Host level works albeit lose some flexibility on port mapping. Doesn't this lose network isolation entirely though? (The more I read, the more I think that is about the only option for something like DNS in a container environment either way.)

Wasn't aware of macvlan networking - interesting, thank you, but not sure it helps here. May try it just to better understand the behaviour though.

eightiesCalling · July 2, 2023, 9:10am

The Pi-hole containers aren't configured any differently for DNS so that will end up as loopback then upstream.

Requests are attributed based on the name that was resolved - for example, I know that only container A would ask to get to abc.xyz.

During trouble shooting, a container had DNS forced to bypass the floating IP using the dns entry in docker-compose. That allowed me to prove the theory that with 2 separate pi-hole instances it was always the local one that failed.

The config shown seems to be working as expected so far - in this case host and NET_ADMIN give the expected permissions. It's a work in progress though when it comes to availability checks and failure scenarios.

I agree that it may be more suitable at host level but the thing that keeps me in containers is the ability to try things, experiment in consistent repeatable manner without worrying about a bunch of digital detritus scattered across the host OS. The ability to just destroy a low overhead container (vs an entire VM) and start from scratch can't be beaten.

Correct - though not by much. The Dockerfile build pulls the official image and then adds a set of scripts that manage the block lists using the Firebog lists.

I use the local tag on images that are built locally rather than pulled more as a quick reference for myself than anything else.

Agreed and understood on that point. Pi-Hole was never designed to run multiple instances on 1 host.

The environment was originally 4 Pi4s, a mixture of a docker learning experiment and just low power capacity to run stuff. Think of it as 1 storage and 3 compute nodes. This setup meant that any persistant volumes ran on the storage node and anything else could move to any compute node without issue - handy for low/no impact OS upgrades where with a bit of automation you could have a fully configured new OS for a compute node in a few minutes. (Yes, that storage node was the exactly opposite as a SPoF!)

Arguably more complex than it needs to be but was interesting/fun to learn and in general, the setup was more performant running the 3 compute nodes against the storage node with a single SSD than running each with their own SD card.

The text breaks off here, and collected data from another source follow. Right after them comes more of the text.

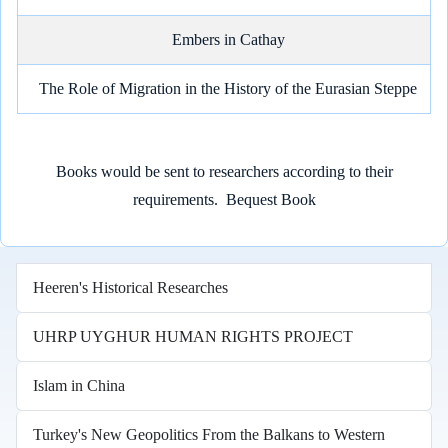
Embers in Cathay
The Role of Migration in the History of the Eurasian Steppe
Books would be sent to researchers according to their
requirements.
Bequest Book
Heeren's Historical Researches
UHRP UYGHUR HUMAN RIGHTS PROJECT
Islam in China
Turkey's New Geopolitics From the Balkans to Western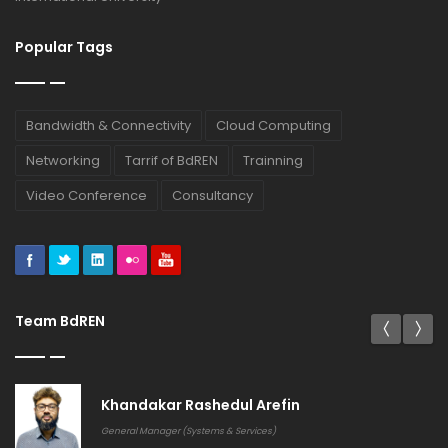
Popular Tags
Bandwidth & Connectivity
Cloud Computing
Networking
Tarrif of BdREN
Trainning
Video Conference
Consultancy
Team BdREN
Khandakar Rashedul Arefin
General Manager (Systems & Services)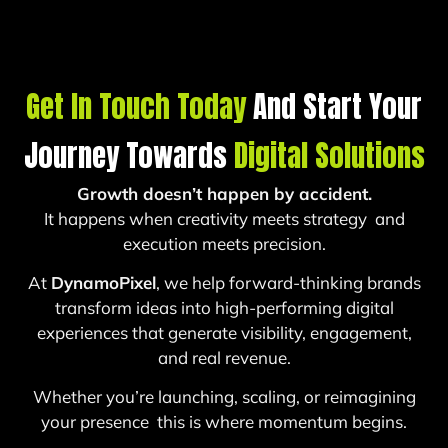
Get In Touch Today
And Start Your
Journey Towards
Digital Solutions
Growth doesn’t happen by accident.
It happens when creativity meets strategy and
execution meets precision.
At
DynamoPixel
, we help forward-thinking brands
transform ideas into high-performing digital
experiences that generate visibility, engagement,
and real revenue.
Whether you’re launching, scaling, or reimagining
your presence this is where momentum begins.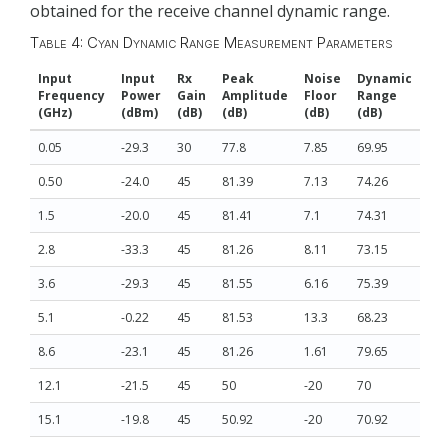
obtained for the receive channel dynamic range.
Table 4: Cyan Dynamic Range Measurement Parameters
Input
Input
Rx
Peak
Noise
Dynamic
Frequency
Power
Gain
Amplitude
Floor
Range
(GHz)
(dBm)
(dB)
(dB)
(dB)
(dB)
0.05
-29.3
30
77.8
7.85
69.95
0.50
-24.0
45
81.39
7.13
74.26
1.5
-20.0
45
81.41
7.1
74.31
2.8
-33.3
45
81.26
8.11
73.15
3.6
-29.3
45
81.55
6.16
75.39
5.1
-0.22
45
81.53
13.3
68.23
8.6
-23.1
45
81.26
1.61
79.65
12.1
-21.5
45
50
-20
70
15.1
-19.8
45
50.92
-20
70.92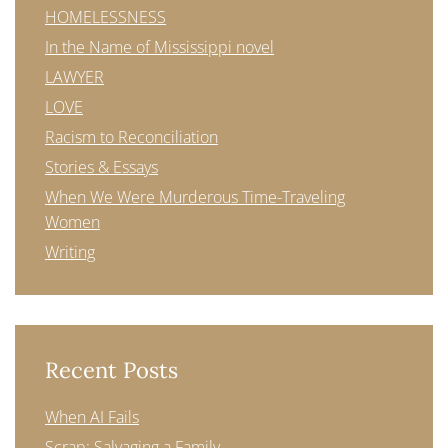
HOMELESSNESS
In the Name of Mississippi novel
LAWYER
LOVE
Racism to Reconciliation
Stories & Essays
When We Were Murderous Time-Traveling
Women
Writing
Recent Posts
When AI Fails
Scrap: Salvaging a Family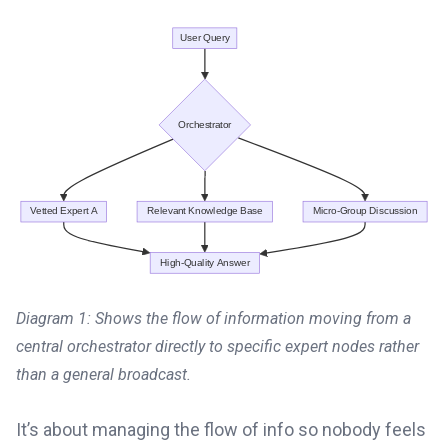
Diagram 1: Shows the flow of information moving from a
central orchestrator directly to specific expert nodes rather
than a general broadcast.
It’s about managing the flow of info so nobody feels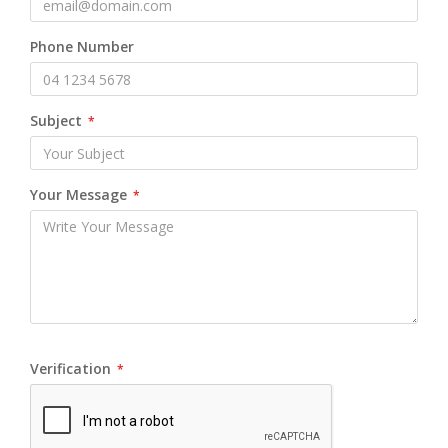
Phone Number
Subject
*
Your Message
*
Verification
*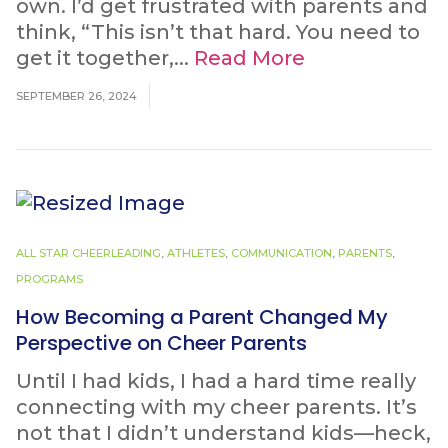
own. I’d get frustrated with parents and
think, “This isn’t that hard. You need to
get it together,...
Read More
SEPTEMBER 26, 2024
ALL STAR CHEERLEADING
,
ATHLETES
,
COMMUNICATION
,
PARENTS
,
PROGRAMS
How Becoming a Parent Changed My
Perspective on Cheer Parents
Until I had kids, I had a hard time really
connecting with my cheer parents. It’s
not that I didn’t understand kids—heck,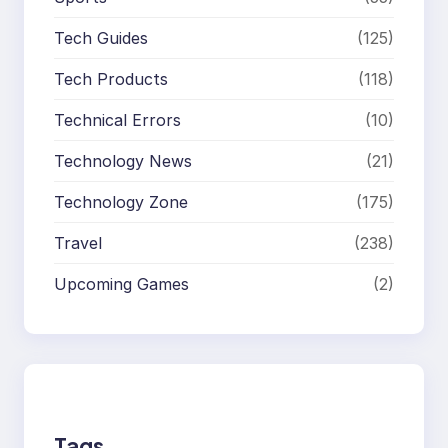
Tech Guides
(125)
Tech Products
(118)
Technical Errors
(10)
Technology News
(21)
Technology Zone
(175)
Travel
(238)
Upcoming Games
(2)
Tags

Bucking_Horn · July 2, 2023, 10:31am

Ah, that's not what I was after.
You haven't disclosed how same-host containers join your network (e.g. via own macvlan IPs or via a Docker gateway from a Docker bridge network).
I'd be curious which client IPs you would see for containers in Pi-hole's Query Log:
Some private range IPs from your normal network, some Docker internal IPs for individual containers, or a single IP of Docker's internal gateway?

I don't think that's the case.
Port 53 has to be bound by Pi-hole anyway to be used with regular network clients, and the web UI's port can be switched via WEB_PORT.

If using host mode fixes the issue for you, you should probably stick with it.

I tend to disagree here, as you report that DNS queries do not travel back to their requester.
(EDIT: It would be interesting to see some log excerpts here, specifically to see which IP requested DNS resolution and thus should have received Pi-hole's reply.)

Pi-hole's embedded pihole-FTL/dnsmasq is capable of dealing with IP addresses on network interfaces as they come and go.

I am unaware if the same would be true for Docker.

Also, as the floating IP would not exist on backup systems, how would Docker treat requests to bind that IP anyway? Would it perhaps be required to configure the host OS to explicitly allow binding of non-local IPs (which is disallowed by default, I think)?